With the media spotlight focused on Hamas rockets from Gaza falling on Israeli cities and Israel’s military response, Palestinian Authority President Mahmoud Abbas was preparing late yesterday to sign a request to join the International Criminal Court in The Hague.
Palestinian President Mahmoud Abbas will convene the Palestinian leadership at 3:30 P.M. on Wednesday at his bureau, during which he expected to sign the necessary documents for joining international organizations. Inter alia, he has requested to join the International Criminal Court in The Hague, a senior official told Haaretz.
“What is happening in the Gaza Strip is a war crime, and it is the right of the Palestinian leadership to protect the Palestinian people in Gaza with every diplomatic means and its jurists,” the official said.
Abbas has been threatening for years that the Palestinians would join the International Criminal Court (ICC) and prosecute Israel for building settlements, and the potential ensuing negative consequences for the Palestinians had so far not proved dissuasive. Abbas enumerated this strategy in a 2011 op-ed for The New York Times. In general terms, Abbas’s strategy, called the Palestine 194 plan by Jonathan Schanzer of the Foundation for Defense of Democracies, could be described as “diplomatic lawfare and unilateral maneuvers.”
American lawmakers have warned Abbas that joining the ICC will result in the slashing of hundreds of millions of dollars in aid. Additionally, former ICC prosecutor Luis Moreno-Ocampo made clear that if the Palestinians were to join the ICC it would open the door for them to “be prosecuted for Hamas rocket fire and suicide bombings against Israeli civilians.” The significant reduction in financial assistance from the U.S. and the increased legal accountability could harm the Palestinian people Abbas claims to be acting to protect.
On June 2, 2014, Fatah formed a unity government with Hamas, an internationally recognized terrorist organisation that routinely violates the Geneva Conventions by exploiting schools, mosques and hospitals to launch rockets, hiding behind Gaza’s civilian population to perpetrate terrorist attacks.

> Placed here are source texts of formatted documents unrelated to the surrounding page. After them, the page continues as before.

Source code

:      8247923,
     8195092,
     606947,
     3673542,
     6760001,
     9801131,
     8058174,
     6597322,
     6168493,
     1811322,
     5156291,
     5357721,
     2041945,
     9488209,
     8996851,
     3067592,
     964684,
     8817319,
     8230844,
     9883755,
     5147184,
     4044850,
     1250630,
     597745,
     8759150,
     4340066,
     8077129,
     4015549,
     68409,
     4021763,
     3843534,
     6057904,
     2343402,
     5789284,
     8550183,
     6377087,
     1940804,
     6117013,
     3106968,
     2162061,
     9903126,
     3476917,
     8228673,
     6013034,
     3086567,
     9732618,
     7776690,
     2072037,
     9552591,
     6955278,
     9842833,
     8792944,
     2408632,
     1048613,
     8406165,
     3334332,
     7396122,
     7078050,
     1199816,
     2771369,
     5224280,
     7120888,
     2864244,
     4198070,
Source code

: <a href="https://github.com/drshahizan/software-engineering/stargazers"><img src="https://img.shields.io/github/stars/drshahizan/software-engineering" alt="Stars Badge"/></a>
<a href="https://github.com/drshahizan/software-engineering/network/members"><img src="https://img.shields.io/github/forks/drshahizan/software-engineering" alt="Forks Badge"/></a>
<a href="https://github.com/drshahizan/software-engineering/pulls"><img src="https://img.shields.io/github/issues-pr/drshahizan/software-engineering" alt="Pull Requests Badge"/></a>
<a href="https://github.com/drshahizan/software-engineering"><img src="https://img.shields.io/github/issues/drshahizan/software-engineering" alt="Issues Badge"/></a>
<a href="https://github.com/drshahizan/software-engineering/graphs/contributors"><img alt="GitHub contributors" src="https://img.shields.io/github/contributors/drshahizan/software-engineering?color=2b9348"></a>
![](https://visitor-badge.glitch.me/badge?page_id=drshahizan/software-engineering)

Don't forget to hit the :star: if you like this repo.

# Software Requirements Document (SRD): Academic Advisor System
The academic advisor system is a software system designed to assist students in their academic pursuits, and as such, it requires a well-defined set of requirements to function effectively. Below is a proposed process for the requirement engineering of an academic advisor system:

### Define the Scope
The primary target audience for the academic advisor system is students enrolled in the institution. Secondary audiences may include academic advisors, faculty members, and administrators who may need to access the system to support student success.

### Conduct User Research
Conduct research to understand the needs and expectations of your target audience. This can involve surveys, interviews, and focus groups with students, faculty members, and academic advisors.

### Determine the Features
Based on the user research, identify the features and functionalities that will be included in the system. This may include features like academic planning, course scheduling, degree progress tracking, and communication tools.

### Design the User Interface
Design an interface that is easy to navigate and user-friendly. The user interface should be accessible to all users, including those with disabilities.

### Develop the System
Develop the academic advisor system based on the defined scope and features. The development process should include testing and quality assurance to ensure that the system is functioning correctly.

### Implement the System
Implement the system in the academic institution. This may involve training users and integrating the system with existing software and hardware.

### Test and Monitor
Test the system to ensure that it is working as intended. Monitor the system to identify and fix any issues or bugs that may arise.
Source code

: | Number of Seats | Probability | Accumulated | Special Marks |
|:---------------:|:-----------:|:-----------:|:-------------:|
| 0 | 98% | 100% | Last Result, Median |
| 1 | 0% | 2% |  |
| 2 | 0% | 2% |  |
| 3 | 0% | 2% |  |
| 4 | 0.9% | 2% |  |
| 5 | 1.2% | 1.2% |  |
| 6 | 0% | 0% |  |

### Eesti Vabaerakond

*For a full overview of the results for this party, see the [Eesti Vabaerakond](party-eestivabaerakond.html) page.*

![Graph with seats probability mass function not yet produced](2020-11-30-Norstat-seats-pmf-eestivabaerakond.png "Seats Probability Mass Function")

The unity agreement with Hamas, in addition to implicating the PA in Hamas’s violations of international law puts the PA in violation of the 1998 Wye Accords.
Abbas, sidelined by the current flare-up in the Hamas-Israel confrontation, seeks to put his stamp on recent events and appear relevant. However, his attempt to both steal some of the limelight and utilize the distraction for political gains may well backfire, as it did the last time he attempted such a maneuver, when Palestinian Authority was immediately in violation of at least 11 of the 15 international treaties it signed earlier this year.